Task objective: Across the whole listing, filter for the string "nous" and copy every line that has it.

Exercise data:
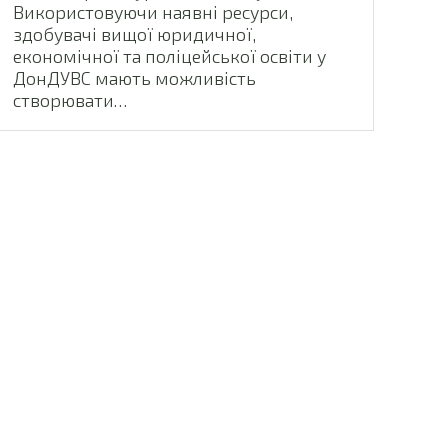
Використовуючи наявні ресурси,
здобувачі вищої юридичної,
економічної та поліцейської освіти у
ДонДУВС мають можливість
створювати…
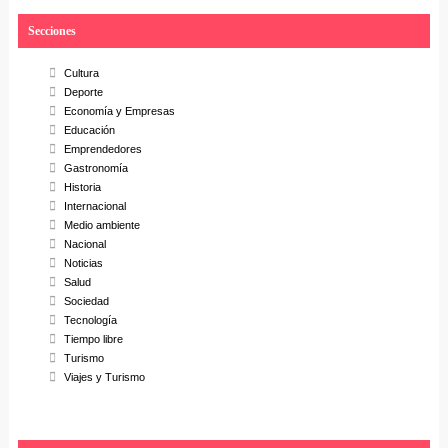
r
Secciones
c
h
Cultura
Deporte
Economía y Empresas
Educación
Emprendedores
Gastronomía
Historia
Internacional
Medio ambiente
Nacional
Noticias
Salud
Sociedad
Tecnología
Tiempo libre
Turismo
Viajes y Turismo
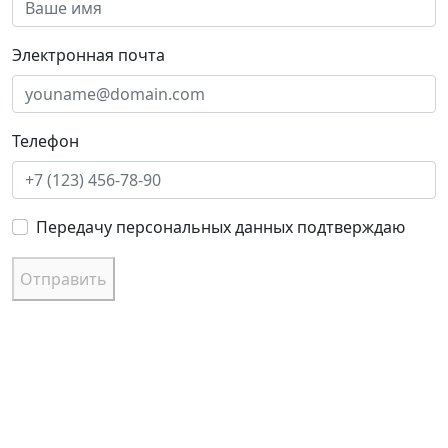
Электронная почта
Телефон
Передачу персональных данных подтверждаю
Отправить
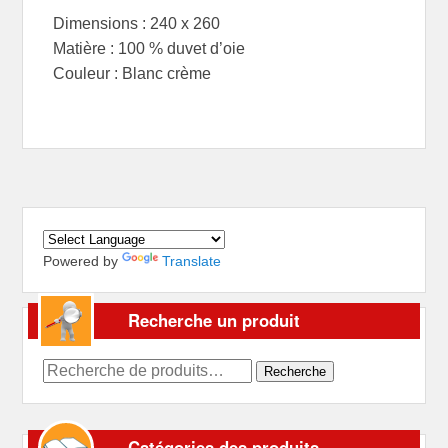
Dimensions : 240 x 260
Matière : 100 % duvet d’oie
Couleur : Blanc crème
Powered by
Translate
Recherche un produit
Recherche
Recherche
pour :
Catégories des produits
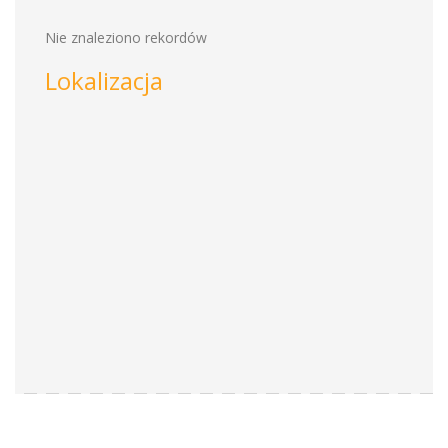
Nie znaleziono rekordów
Lokalizacja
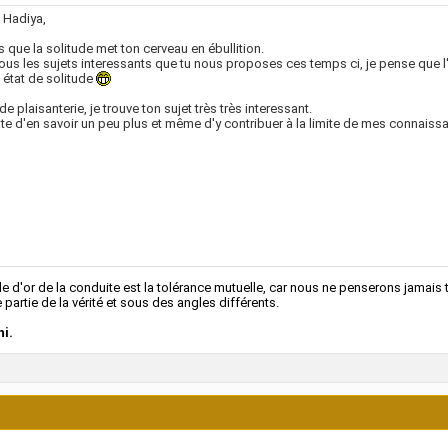
 Hadiya,
s que la solitude met ton cerveau en ébullition.
ous les sujets interessants que tu nous proposes ces temps ci, je pense que l'
 état de solitude
de plaisanterie, je trouve ton sujet très très interessant.
ate d'en savoir un peu plus et même d'y contribuer à la limite de mes connaiss
le d'or de la conduite est la tolérance mutuelle, car nous ne penserons jamai
 partie de la vérité et sous des angles différents.
i.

Problem solution:
ous les sujets interessants que tu nous proposes ces temps ci, je pense que l'
le d'or de la conduite est la tolérance mutuelle, car nous ne penserons jamai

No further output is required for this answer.